━━━ EXCERPT ━━━
If you go north of the mansion you will reach the Amelisweerd/Rhijnauwen estate. In the middle of this estate you will find another fortress called Fort Rhijnauwen.
Fort Rhijnauwen is the largest fortress on the waterlinie and is saidly not accesible because it is still being used by the military. It is however very nice to walk around it. The estate is a landscape existing out of farmland, planted forrest and lot's of water. In the summer it is also a very nice place to spot waterbirds and it is overall a nice and quiet area to walk around in.
I hope this review was useful to someone and that you can enjoy your next visit there.
I have visited this WHS in September 2016. The Defence line of Amsterdam symbolises the engineering skills of the people from the Netherlands in water management. It also illustrates the spirit and atmosphere existing in Western Europe in the late 18th and early 19th centuries when most of countries were facing internal tensions as well as external pressures, increasing the likelihood of the occurence of a war and making necessary to all countries to erect defence lines and fortifications.
I have visited forts in Weesp, Muiden, Abcoude, Hinderdam and Nekkerweg. Other forts will come during my next trips to the Netherlands.
━━━
• _TO DO_
1 – In the fortress review, why can visitors not go inside Fort Rhijnauwen?
2 – Write out everything from "If you go north" down to "next visit there." in the fortress review again, swapping "estate" for "property".
━━━ DATASET ━━━
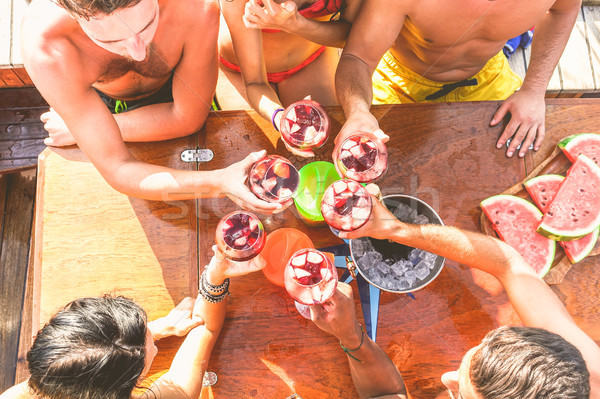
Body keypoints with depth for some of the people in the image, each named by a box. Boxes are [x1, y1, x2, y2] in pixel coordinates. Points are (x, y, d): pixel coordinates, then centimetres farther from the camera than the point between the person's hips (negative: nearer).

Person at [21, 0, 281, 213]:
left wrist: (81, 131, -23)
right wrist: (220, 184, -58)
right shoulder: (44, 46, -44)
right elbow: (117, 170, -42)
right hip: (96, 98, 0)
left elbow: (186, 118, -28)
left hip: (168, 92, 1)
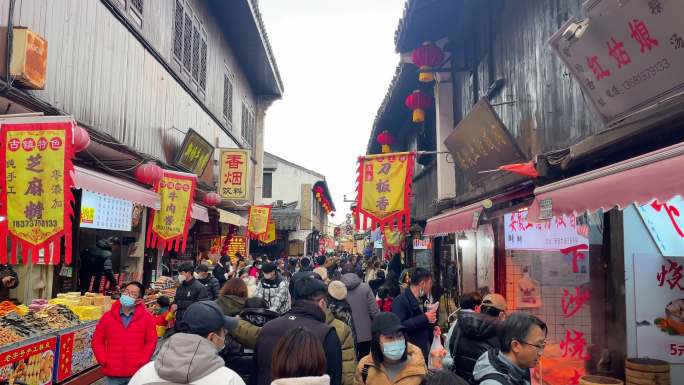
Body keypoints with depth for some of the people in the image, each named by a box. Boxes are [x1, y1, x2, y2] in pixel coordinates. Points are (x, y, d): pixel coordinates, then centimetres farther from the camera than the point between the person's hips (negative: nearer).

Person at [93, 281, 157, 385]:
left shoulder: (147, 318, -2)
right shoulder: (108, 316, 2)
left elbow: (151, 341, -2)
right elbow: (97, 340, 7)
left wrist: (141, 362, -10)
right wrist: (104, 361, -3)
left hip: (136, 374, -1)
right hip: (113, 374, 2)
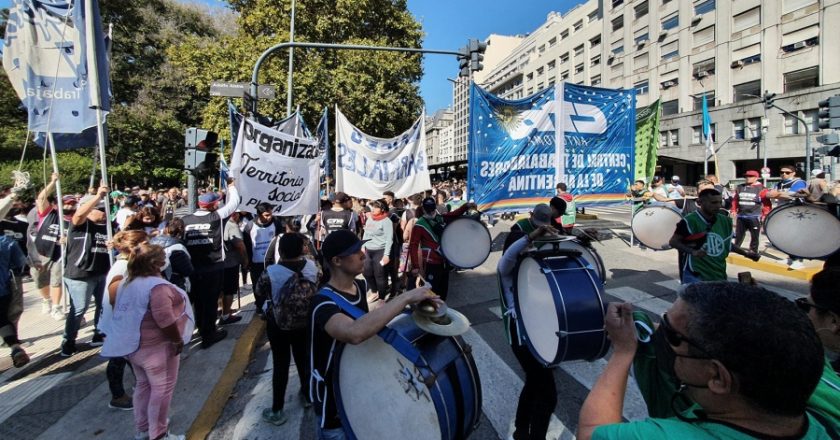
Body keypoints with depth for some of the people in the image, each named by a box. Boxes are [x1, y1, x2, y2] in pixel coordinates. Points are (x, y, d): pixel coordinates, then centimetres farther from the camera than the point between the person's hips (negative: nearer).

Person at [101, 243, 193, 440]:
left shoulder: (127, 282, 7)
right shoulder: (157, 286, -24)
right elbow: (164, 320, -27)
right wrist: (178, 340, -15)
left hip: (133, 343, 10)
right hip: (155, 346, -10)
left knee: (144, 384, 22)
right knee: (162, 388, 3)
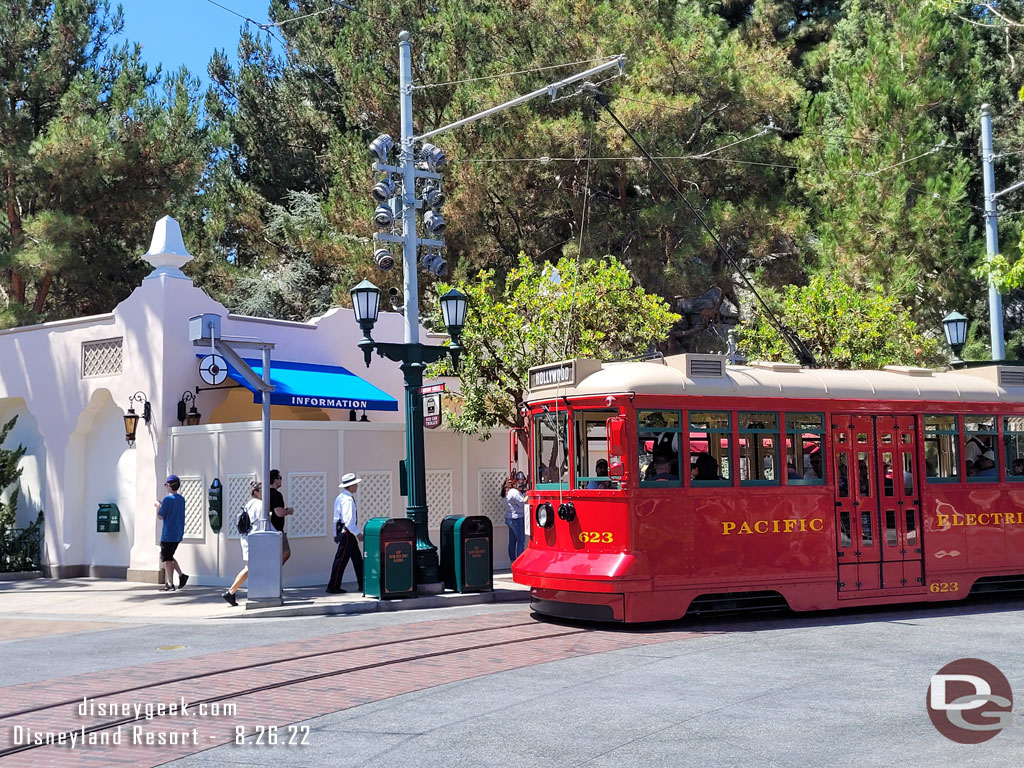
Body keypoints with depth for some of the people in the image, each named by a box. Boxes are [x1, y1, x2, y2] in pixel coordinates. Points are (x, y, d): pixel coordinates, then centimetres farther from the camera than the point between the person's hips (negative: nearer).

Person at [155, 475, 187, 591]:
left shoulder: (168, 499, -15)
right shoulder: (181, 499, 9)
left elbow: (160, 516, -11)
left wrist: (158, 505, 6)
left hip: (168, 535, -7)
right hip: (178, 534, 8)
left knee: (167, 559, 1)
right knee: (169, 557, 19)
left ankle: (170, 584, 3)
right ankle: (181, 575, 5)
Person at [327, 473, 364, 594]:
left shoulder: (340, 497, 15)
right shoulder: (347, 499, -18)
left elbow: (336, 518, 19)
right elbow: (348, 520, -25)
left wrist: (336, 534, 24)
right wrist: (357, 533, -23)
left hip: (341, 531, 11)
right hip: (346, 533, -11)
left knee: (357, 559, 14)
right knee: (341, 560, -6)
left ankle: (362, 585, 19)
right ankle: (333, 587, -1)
━━━
━━━ DATASET ━━━
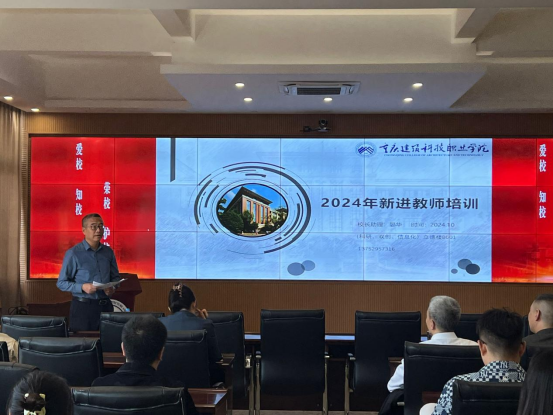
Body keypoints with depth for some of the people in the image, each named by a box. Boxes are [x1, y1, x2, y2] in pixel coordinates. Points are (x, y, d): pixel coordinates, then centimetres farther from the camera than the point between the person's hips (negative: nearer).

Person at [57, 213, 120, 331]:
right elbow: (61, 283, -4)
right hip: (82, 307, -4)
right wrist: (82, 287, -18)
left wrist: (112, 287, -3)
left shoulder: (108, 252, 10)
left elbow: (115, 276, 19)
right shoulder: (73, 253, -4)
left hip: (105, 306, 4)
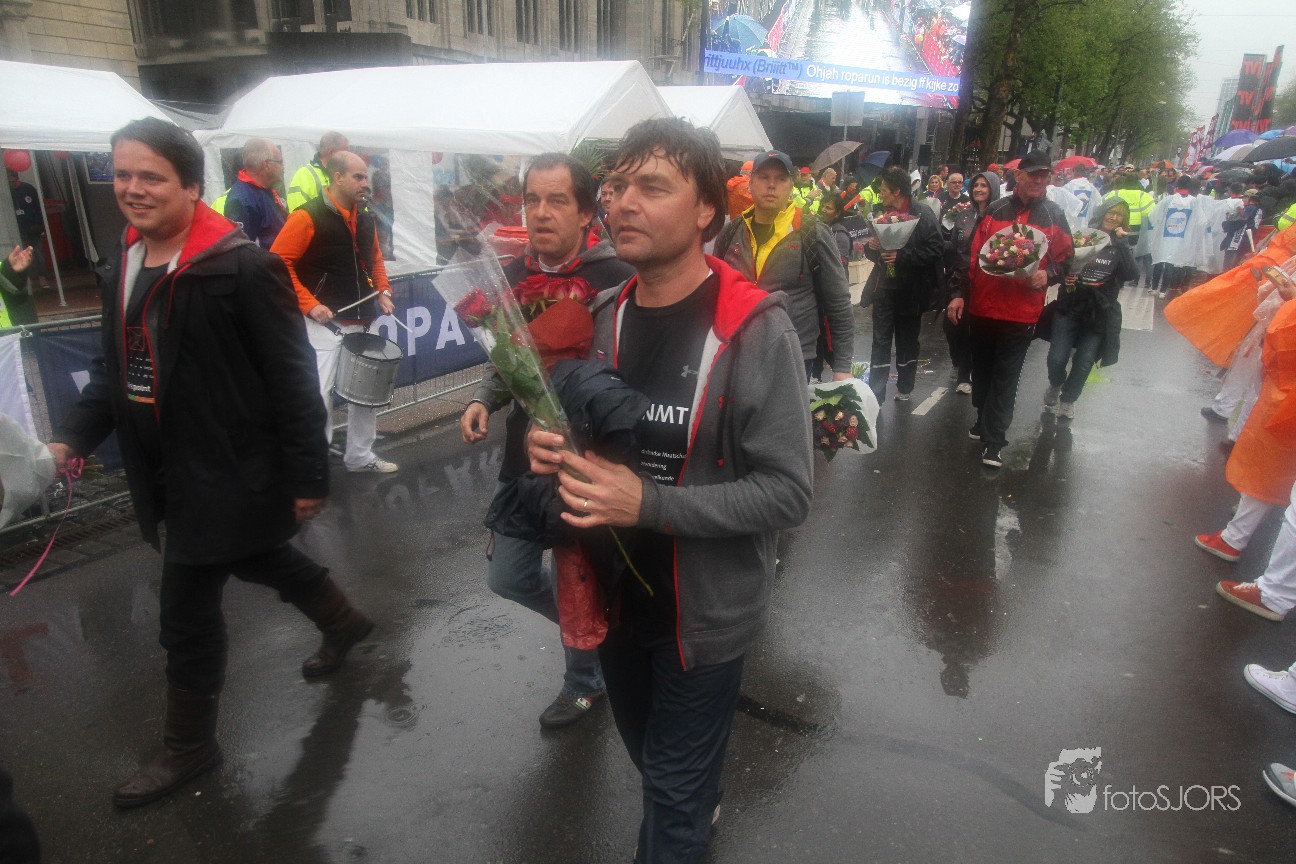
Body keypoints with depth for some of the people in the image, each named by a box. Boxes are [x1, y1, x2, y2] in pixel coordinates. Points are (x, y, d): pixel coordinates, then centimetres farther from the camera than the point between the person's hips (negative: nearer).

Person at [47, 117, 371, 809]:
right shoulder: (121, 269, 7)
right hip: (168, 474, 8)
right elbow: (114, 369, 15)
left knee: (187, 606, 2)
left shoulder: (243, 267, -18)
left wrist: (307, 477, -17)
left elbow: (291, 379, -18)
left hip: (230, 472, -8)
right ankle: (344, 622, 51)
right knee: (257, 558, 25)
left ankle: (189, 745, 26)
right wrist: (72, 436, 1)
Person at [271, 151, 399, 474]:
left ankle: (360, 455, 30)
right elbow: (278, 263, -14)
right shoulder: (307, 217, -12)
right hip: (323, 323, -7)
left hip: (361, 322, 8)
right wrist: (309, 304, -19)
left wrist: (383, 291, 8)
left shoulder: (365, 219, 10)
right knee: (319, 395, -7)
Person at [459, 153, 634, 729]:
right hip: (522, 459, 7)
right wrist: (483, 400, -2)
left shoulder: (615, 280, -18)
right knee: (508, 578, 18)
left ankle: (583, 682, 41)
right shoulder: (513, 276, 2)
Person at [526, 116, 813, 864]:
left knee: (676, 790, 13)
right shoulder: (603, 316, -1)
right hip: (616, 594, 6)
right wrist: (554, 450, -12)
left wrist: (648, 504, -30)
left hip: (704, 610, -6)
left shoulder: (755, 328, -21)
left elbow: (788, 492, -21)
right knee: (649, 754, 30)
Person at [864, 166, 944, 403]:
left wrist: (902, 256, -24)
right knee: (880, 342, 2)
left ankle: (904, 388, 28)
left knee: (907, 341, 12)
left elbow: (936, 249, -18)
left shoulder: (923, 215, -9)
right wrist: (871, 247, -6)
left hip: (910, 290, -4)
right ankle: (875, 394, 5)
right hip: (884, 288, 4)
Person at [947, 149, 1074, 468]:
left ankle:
━━━
• _SOLUTIONS FOR EACH TASK_
1 – Fort Rhijnauwen cannot be entered because the military still uses it. Walking around it is still possible and very nice.

2 –
If you go north of the mansion you will reach the Amelisweerd/Rhijnauwen property. In the middle of this property you will find another fortress called Fort Rhijnauwen.
Fort Rhijnauwen is the largest fortress on the waterlinie and is saidly not accesible because it is still being used by the military. It is however very nice to walk around it. The property is a landscape existing out of farmland, planted forrest and lot's of water. In the summer it is also a very nice place to spot waterbirds and it is overall a nice and quiet area to walk around in.
I hope this review was useful to someone and that you can enjoy your next visit there.